# What you should do:
Skip the pictures and write out, word for word, the lines below from the one with "17.6 – 配置我们的持久代理](img/Figure_17.06_B17616.jpg)" through the one with "1) 협력이라는 문맥을 정의한다", inclusive.

# Excerpts from a dataset:
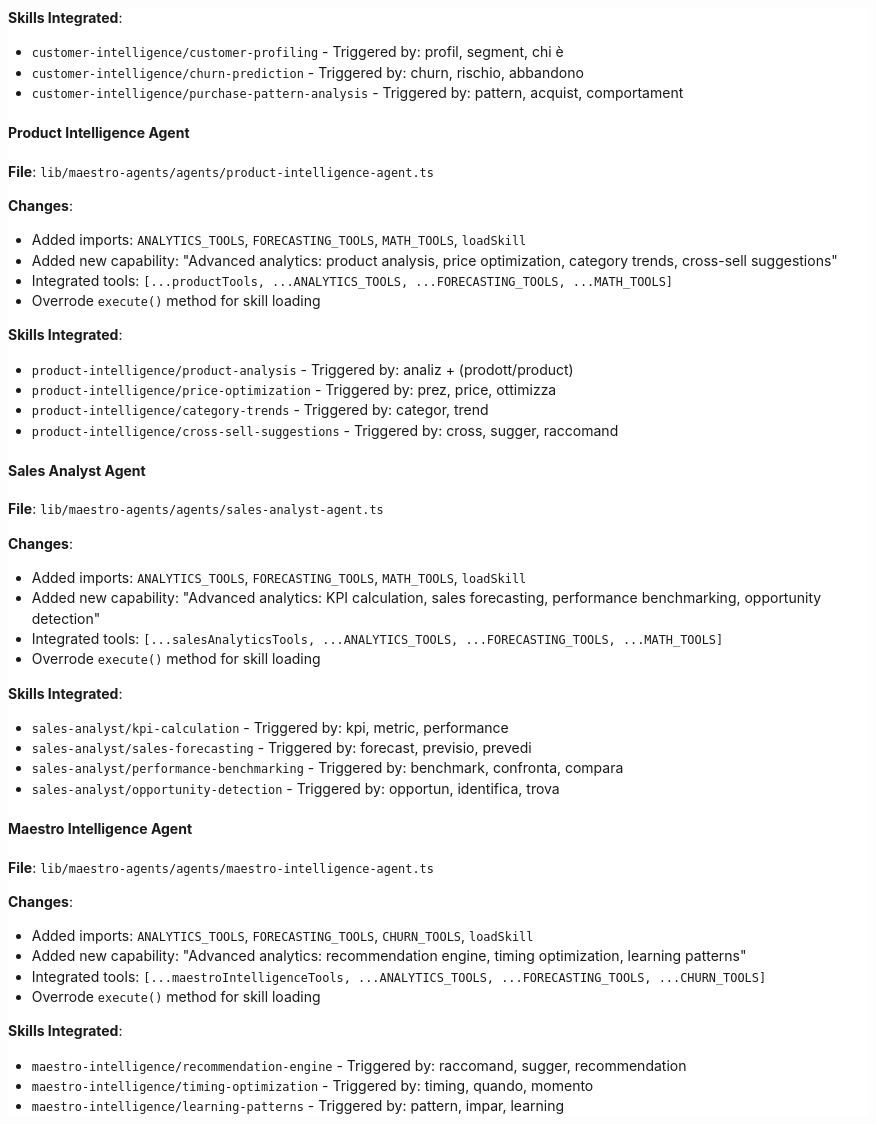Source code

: **Skills Integrated**:
- `customer-intelligence/customer-profiling` - Triggered by: profil, segment, chi è
- `customer-intelligence/churn-prediction` - Triggered by: churn, rischio, abbandono
- `customer-intelligence/purchase-pattern-analysis` - Triggered by: pattern, acquist, comportament

#### Product Intelligence Agent
**File**: `lib/maestro-agents/agents/product-intelligence-agent.ts`

**Changes**:
- Added imports: `ANALYTICS_TOOLS`, `FORECASTING_TOOLS`, `MATH_TOOLS`, `loadSkill`
- Added new capability: "Advanced analytics: product analysis, price optimization, category trends, cross-sell suggestions"
- Integrated tools: `[...productTools, ...ANALYTICS_TOOLS, ...FORECASTING_TOOLS, ...MATH_TOOLS]`
- Overrode `execute()` method for skill loading

**Skills Integrated**:
- `product-intelligence/product-analysis` - Triggered by: analiz + (prodott/product)
- `product-intelligence/price-optimization` - Triggered by: prez, price, ottimizza
- `product-intelligence/category-trends` - Triggered by: categor, trend
- `product-intelligence/cross-sell-suggestions` - Triggered by: cross, sugger, raccomand

#### Sales Analyst Agent
**File**: `lib/maestro-agents/agents/sales-analyst-agent.ts`

**Changes**:
- Added imports: `ANALYTICS_TOOLS`, `FORECASTING_TOOLS`, `MATH_TOOLS`, `loadSkill`
- Added new capability: "Advanced analytics: KPI calculation, sales forecasting, performance benchmarking, opportunity detection"
- Integrated tools: `[...salesAnalyticsTools, ...ANALYTICS_TOOLS, ...FORECASTING_TOOLS, ...MATH_TOOLS]`
- Overrode `execute()` method for skill loading

**Skills Integrated**:
- `sales-analyst/kpi-calculation` - Triggered by: kpi, metric, performance
- `sales-analyst/sales-forecasting` - Triggered by: forecast, previsio, prevedi
- `sales-analyst/performance-benchmarking` - Triggered by: benchmark, confronta, compara
- `sales-analyst/opportunity-detection` - Triggered by: opportun, identifica, trova

#### Maestro Intelligence Agent
**File**: `lib/maestro-agents/agents/maestro-intelligence-agent.ts`

**Changes**:
- Added imports: `ANALYTICS_TOOLS`, `FORECASTING_TOOLS`, `CHURN_TOOLS`, `loadSkill`
- Added new capability: "Advanced analytics: recommendation engine, timing optimization, learning patterns"
- Integrated tools: `[...maestroIntelligenceTools, ...ANALYTICS_TOOLS, ...FORECASTING_TOOLS, ...CHURN_TOOLS]`
- Overrode `execute()` method for skill loading

**Skills Integrated**:
- `maestro-intelligence/recommendation-engine` - Triggered by: raccomand, sugger, recommendation
- `maestro-intelligence/timing-optimization` - Triggered by: timing, quando, momento
- `maestro-intelligence/learning-patterns` - Triggered by: pattern, impar, learning
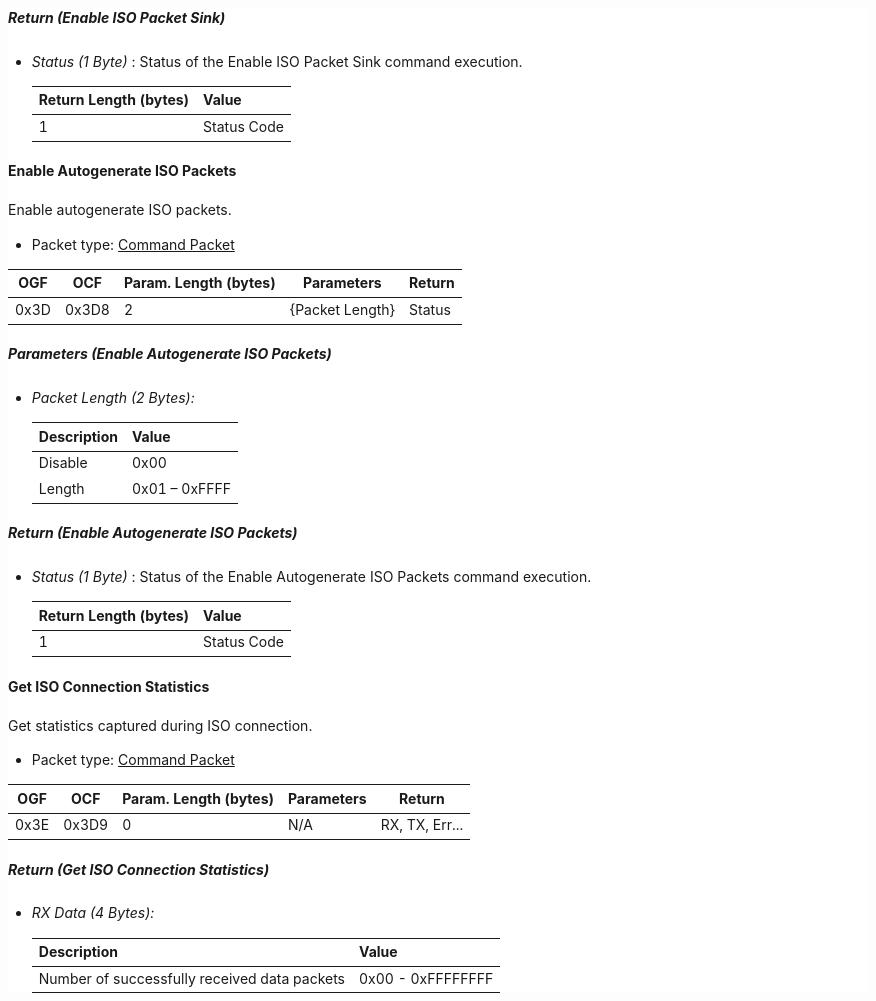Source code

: ##### Return (Enable ISO Packet Sink)

- _Status (1 Byte)_ : Status of the Enable ISO Packet Sink command execution.

    | **Return Length (bytes)** | **Value**  |
    | ------------------------- | ---------- |
    | 1                         | Status Code |



#### Enable Autogenerate ISO Packets

Enable autogenerate ISO packets.

- Packet type: [Command Packet](#command-packet)

| **OGF** | **OCF** | **Param. Length (bytes)** | **Parameters**   | **Return** |
| ------- | ------- | ------------------------ | ---------------- | ---------- |
| 0x3D    | 0x3D8   | 2                        | {Packet Length}  | Status     |

##### Parameters (Enable Autogenerate ISO Packets)

- _Packet Length (2 Bytes):_

    | **Description** | **Value**     |
    | --------------- | ------------- |
    | Disable         | 0x00          |
    | Length          | 0x01 – 0xFFFF |

##### Return (Enable Autogenerate ISO Packets)

- _Status (1 Byte)_ : Status of the Enable Autogenerate ISO Packets command execution.

    | **Return Length (bytes)** | **Value**  |
    | ------------------------- | ---------- |
    | 1                         | Status Code |



#### Get ISO Connection Statistics

Get statistics captured during ISO connection.

- Packet type: [Command Packet](#command-packet)

| **OGF** | **OCF** | **Param. Length (bytes)** | **Parameters** | **Return**     |
| ------- | ------- | ------------------------ | -------------- | -------------- |
| 0x3E    | 0x3D9   | 0                        | N/A            | RX, TX, Err... |

##### Return (Get ISO Connection Statistics)

- _RX Data (4 Bytes):_

    | **Description**                              | **Value**         |
    | -------------------------------------------- | ----------------- |
    | Number of successfully received data packets | 0x00 - 0xFFFFFFFF |
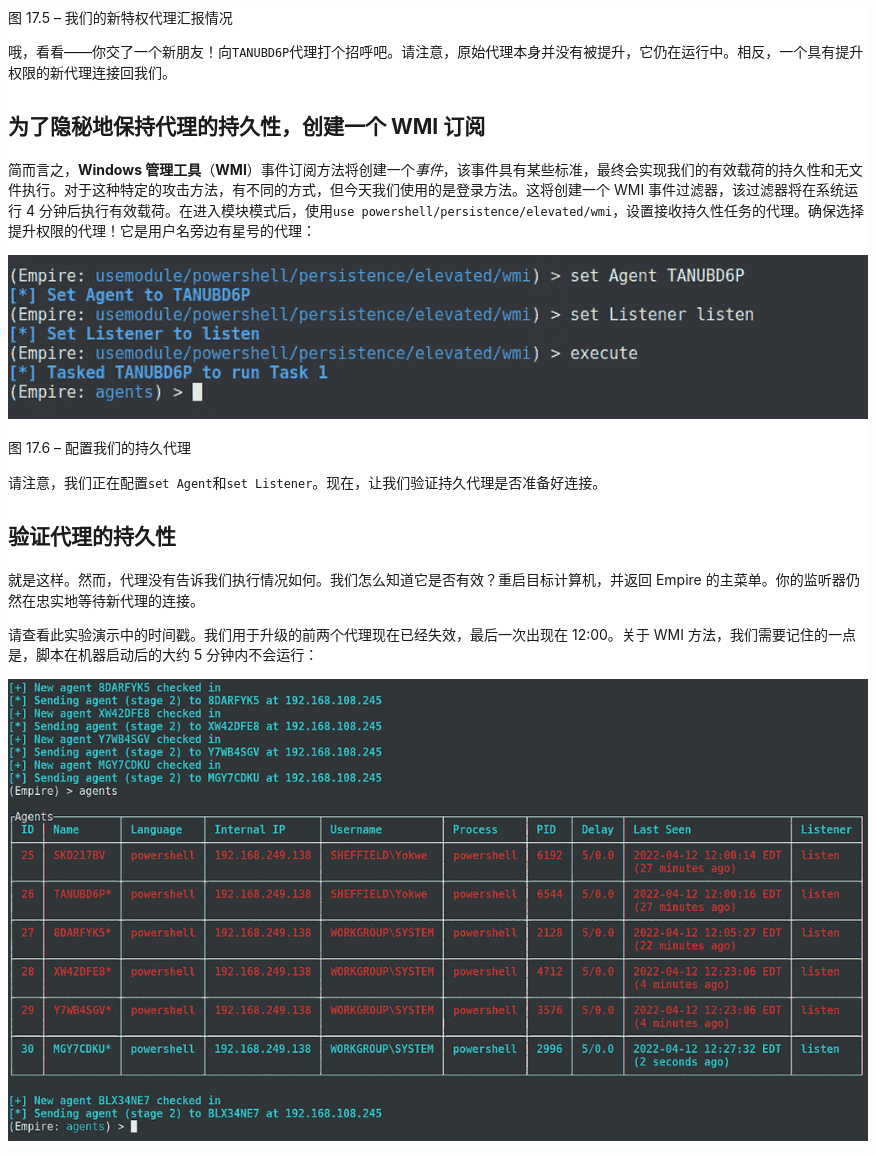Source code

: 图 17.5 – 我们的新特权代理汇报情况

哦，看看——你交了一个新朋友！向`TANUBD6P`代理打个招呼吧。请注意，原始代理本身并没有被提升，它仍在运行中。相反，一个具有提升权限的新代理连接回我们。

## 为了隐秘地保持代理的持久性，创建一个 WMI 订阅

简而言之，**Windows 管理工具**（**WMI**）事件订阅方法将创建一个*事件*，该事件具有某些标准，最终会实现我们的有效载荷的持久性和无文件执行。对于这种特定的攻击方法，有不同的方式，但今天我们使用的是登录方法。这将创建一个 WMI 事件过滤器，该过滤器将在系统运行 4 分钟后执行有效载荷。在进入模块模式后，使用`use powershell/persistence/elevated/wmi`，设置接收持久性任务的代理。确保选择提升权限的代理！它是用户名旁边有星号的代理：

![图 17.6 – 配置我们的持久代理](img/Figure_17.06_B17616.jpg)

图 17.6 – 配置我们的持久代理

请注意，我们正在配置`set Agent`和`set Listener`。现在，让我们验证持久代理是否准备好连接。

## 验证代理的持久性

就是这样。然而，代理没有告诉我们执行情况如何。我们怎么知道它是否有效？重启目标计算机，并返回 Empire 的主菜单。你的监听器仍然在忠实地等待新代理的连接。

请查看此实验演示中的时间戳。我们用于升级的前两个代理现在已经失效，最后一次出现在 12:00。关于 WMI 方法，我们需要记住的一点是，脚本在机器启动后的大约 5 分钟内不会运行：

![图 17.7 – 持久（且提升权限的！）代理报告](img/Figure_17.07_B17616.jpg)
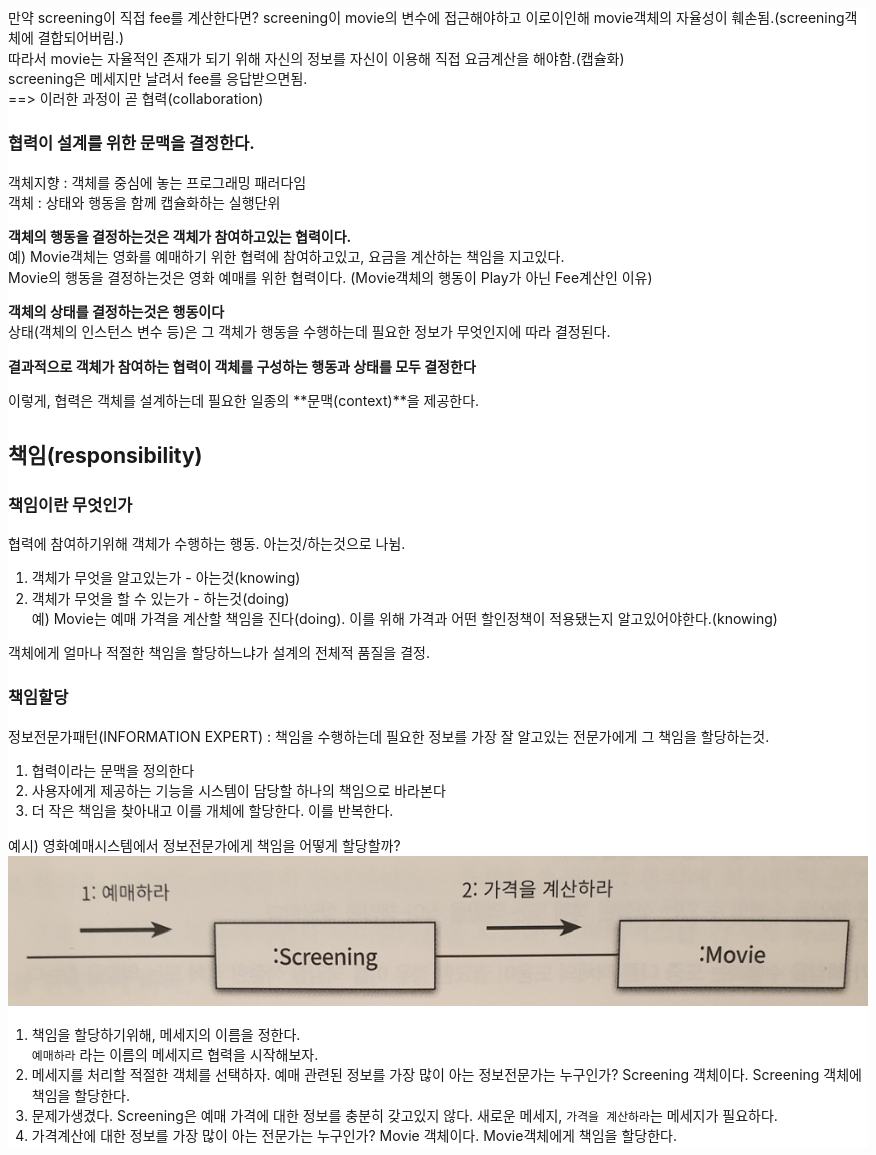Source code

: 만약 screening이 직접 fee를 계산한다면? screening이 movie의 변수에 접근해야하고 이로이인해 movie객체의 자율성이 훼손됨.(screening객체에 결합되어버림.)  
따라서 movie는 자율적인 존재가 되기 위해 자신의 정보를 자신이 이용해 직접 요금계산을 해야함.(캡슐화)  
screening은 메세지만 날려서 fee를 응답받으면됨.  
==> 이러한 과정이 곧 협력(collaboration)  


### 협력이 설계를 위한 문맥을 결정한다.
객체지향 : 객체를 중심에 놓는 프로그래밍 패러다임  
객체 : 상태와 행동을 함께 캡슐화하는 실행단위  

**객체의 행동을 결정하는것은 객체가 참여하고있는 협력이다.**  
예) Movie객체는 영화를 예매하기 위한 협력에 참여하고있고, 요금을 계산하는 책임을 지고있다.  
Movie의 행동을 결정하는것은 영화 예매를 위한 협력이다. (Movie객체의 행동이 Play가 아닌 Fee계산인 이유)  

**객체의 상태를 결정하는것은 행동이다**  
상태(객체의 인스턴스 변수 등)은 그 객체가 행동을 수행하는데 필요한 정보가 무엇인지에 따라 결정된다.  

**결과적으로 객체가 참여하는 협력이 객체를 구성하는 행동과 상태를 모두 결정한다**  

이렇게, 협력은 객체를 설계하는데 필요한 일종의 **문맥(context)**을 제공한다. 


## 책임(responsibility)

### 책임이란 무엇인가
협력에 참여하기위해 객체가 수행하는 행동. 아는것/하는것으로 나뉨.    
1) 객체가 무엇을 알고있는가 - 아는것(knowing)  
2) 객체가 무엇을 할 수 있는가 - 하는것(doing)  
예) Movie는 예매 가격을 계산할 책임을 진다(doing). 이를 위해 가격과 어떤 할인정책이 적용됐는지 알고있어야한다.(knowing)

객체에게 얼마나 적절한 책임을 할당하느냐가 설계의 전체적 품질을 결정.

### 책임할당
정보전문가패턴(INFORMATION EXPERT) : 책임을 수행하는데 필요한 정보를 가장 잘 알고있는 전문가에게 그 책임을 할당하는것.  
1) 협력이라는 문맥을 정의한다  
2) 사용자에게 제공하는 기능을 시스템이 담당할 하나의 책임으로 바라본다  
3) 더 작은 책임을 찾아내고 이를 개체에 할당한다. 이를 반복한다.  

예시) 영화예매시스템에서 정보전문가에게 책임을 어떻게 할당할까?  
![156_3](https://github.com/berrrrr/berrrrr.github.io/blob/master/_images/156_3.png?raw=true)  
1) 책임을 할당하기위해, 메세지의 이름을 정한다.  
`예매하라` 라는 이름의 메세지르 협력을 시작해보자.  
2) 메세지를 처리할 적절한 객체를 선택하자. 예매 관련된 정보를 가장 많이 아는 정보전문가는 누구인가? Screening 객체이다. Screening 객체에 책임을 할당한다.  
3) 문제가생겼다. Screening은 예매 가격에 대한 정보를 충분히 갖고있지 않다. 새로운 메세지, `가격을 계산하라`는 메세지가 필요하다.  
4) 가격계산에 대한 정보를 가장 많이 아는 전문가는 누구인가? Movie 객체이다. Movie객체에게 책임을 할당한다.  
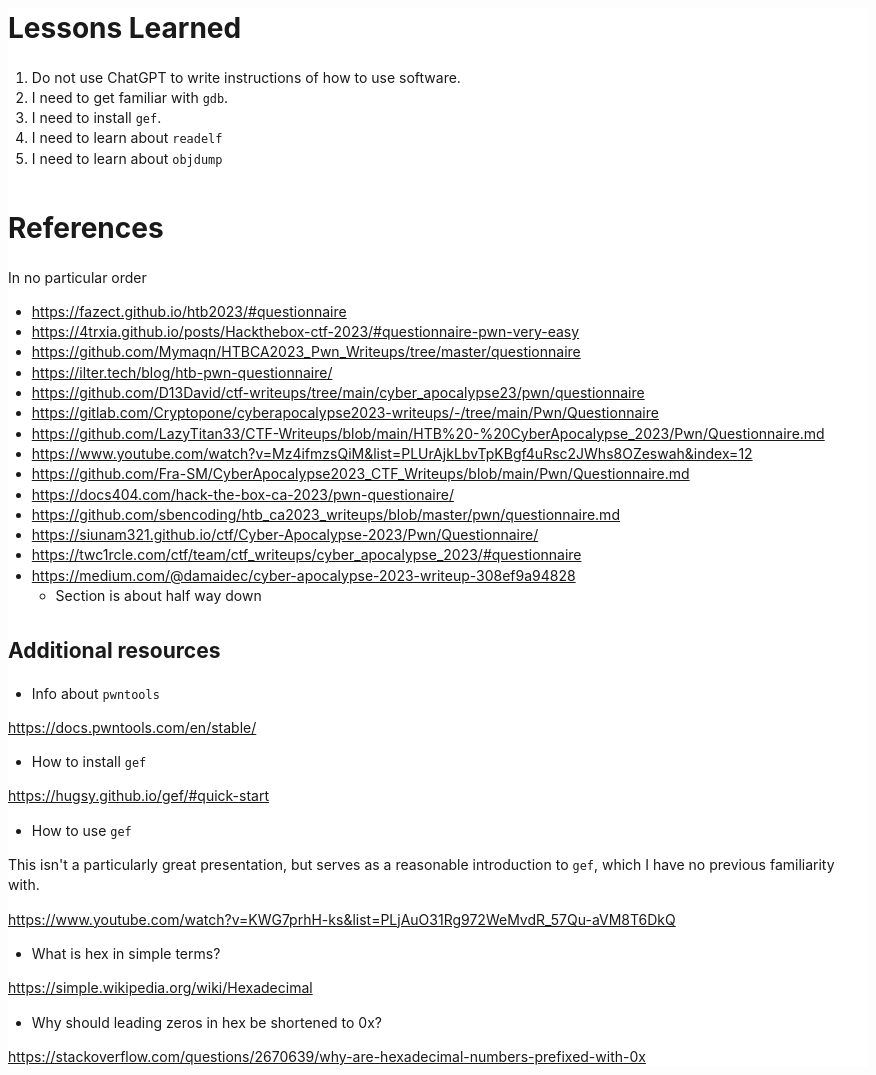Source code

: # Lessons Learned

1. Do not use ChatGPT to write instructions of how to use software.
2. I need to get familiar with `gdb`.
3. I need to install `gef`.
4. I need to learn about `readelf`
5. I need to learn about `objdump`

# References

In no particular order

* https://fazect.github.io/htb2023/#questionnaire
* https://4trxia.github.io/posts/Hackthebox-ctf-2023/#questionnaire-pwn-very-easy
* https://github.com/Mymaqn/HTBCA2023_Pwn_Writeups/tree/master/questionnaire
* https://ilter.tech/blog/htb-pwn-questionnaire/
* https://github.com/D13David/ctf-writeups/tree/main/cyber_apocalypse23/pwn/questionnaire
* https://gitlab.com/Cryptopone/cyberapocalypse2023-writeups/-/tree/main/Pwn/Questionnaire
* https://github.com/LazyTitan33/CTF-Writeups/blob/main/HTB%20-%20CyberApocalypse_2023/Pwn/Questionnaire.md
* https://www.youtube.com/watch?v=Mz4ifmzsQiM&list=PLUrAjkLbvTpKBgf4uRsc2JWhs8OZeswah&index=12
* https://github.com/Fra-SM/CyberApocalypse2023_CTF_Writeups/blob/main/Pwn/Questionnaire.md
* https://docs404.com/hack-the-box-ca-2023/pwn-questionaire/
* https://github.com/sbencoding/htb_ca2023_writeups/blob/master/pwn/questionnaire.md
* https://siunam321.github.io/ctf/Cyber-Apocalypse-2023/Pwn/Questionnaire/
* https://twc1rcle.com/ctf/team/ctf_writeups/cyber_apocalypse_2023/#questionnaire
* https://medium.com/@damaidec/cyber-apocalypse-2023-writeup-308ef9a94828
  * Section is about half way down

## Additional resources

* Info about `pwntools`

https://docs.pwntools.com/en/stable/

* How to install `gef`

https://hugsy.github.io/gef/#quick-start

* How to use `gef`

This isn't a particularly great presentation, but serves as a reasonable introduction to `gef`, which I have no previous familiarity with.

https://www.youtube.com/watch?v=KWG7prhH-ks&list=PLjAuO31Rg972WeMvdR_57Qu-aVM8T6DkQ

* What is hex in simple terms?

https://simple.wikipedia.org/wiki/Hexadecimal

* Why should leading zeros in hex be shortened to 0x?

https://stackoverflow.com/questions/2670639/why-are-hexadecimal-numbers-prefixed-with-0x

# Output below:
![图 17.6 – 配置我们的持久代理](img/Figure_17.06_B17616.jpg)

图 17.6 – 配置我们的持久代理

请注意，我们正在配置`set Agent`和`set Listener`。现在，让我们验证持久代理是否准备好连接。

## 验证代理的持久性

就是这样。然而，代理没有告诉我们执行情况如何。我们怎么知道它是否有效？重启目标计算机，并返回 Empire 的主菜单。你的监听器仍然在忠实地等待新代理的连接。

请查看此实验演示中的时间戳。我们用于升级的前两个代理现在已经失效，最后一次出现在 12:00。关于 WMI 方法，我们需要记住的一点是，脚本在机器启动后的大约 5 分钟内不会运行：

![图 17.7 – 持久（且提升权限的！）代理报告](img/Figure_17.07_B17616.jpg)
Source code

: 만약 screening이 직접 fee를 계산한다면? screening이 movie의 변수에 접근해야하고 이로이인해 movie객체의 자율성이 훼손됨.(screening객체에 결합되어버림.)  
따라서 movie는 자율적인 존재가 되기 위해 자신의 정보를 자신이 이용해 직접 요금계산을 해야함.(캡슐화)  
screening은 메세지만 날려서 fee를 응답받으면됨.  
==> 이러한 과정이 곧 협력(collaboration)  


### 협력이 설계를 위한 문맥을 결정한다.
객체지향 : 객체를 중심에 놓는 프로그래밍 패러다임  
객체 : 상태와 행동을 함께 캡슐화하는 실행단위  

**객체의 행동을 결정하는것은 객체가 참여하고있는 협력이다.**  
예) Movie객체는 영화를 예매하기 위한 협력에 참여하고있고, 요금을 계산하는 책임을 지고있다.  
Movie의 행동을 결정하는것은 영화 예매를 위한 협력이다. (Movie객체의 행동이 Play가 아닌 Fee계산인 이유)  

**객체의 상태를 결정하는것은 행동이다**  
상태(객체의 인스턴스 변수 등)은 그 객체가 행동을 수행하는데 필요한 정보가 무엇인지에 따라 결정된다.  

**결과적으로 객체가 참여하는 협력이 객체를 구성하는 행동과 상태를 모두 결정한다**  

이렇게, 협력은 객체를 설계하는데 필요한 일종의 **문맥(context)**을 제공한다. 


## 책임(responsibility)

### 책임이란 무엇인가
협력에 참여하기위해 객체가 수행하는 행동. 아는것/하는것으로 나뉨.    
1) 객체가 무엇을 알고있는가 - 아는것(knowing)  
2) 객체가 무엇을 할 수 있는가 - 하는것(doing)  
예) Movie는 예매 가격을 계산할 책임을 진다(doing). 이를 위해 가격과 어떤 할인정책이 적용됐는지 알고있어야한다.(knowing)

객체에게 얼마나 적절한 책임을 할당하느냐가 설계의 전체적 품질을 결정.

### 책임할당
정보전문가패턴(INFORMATION EXPERT) : 책임을 수행하는데 필요한 정보를 가장 잘 알고있는 전문가에게 그 책임을 할당하는것.  
1) 협력이라는 문맥을 정의한다  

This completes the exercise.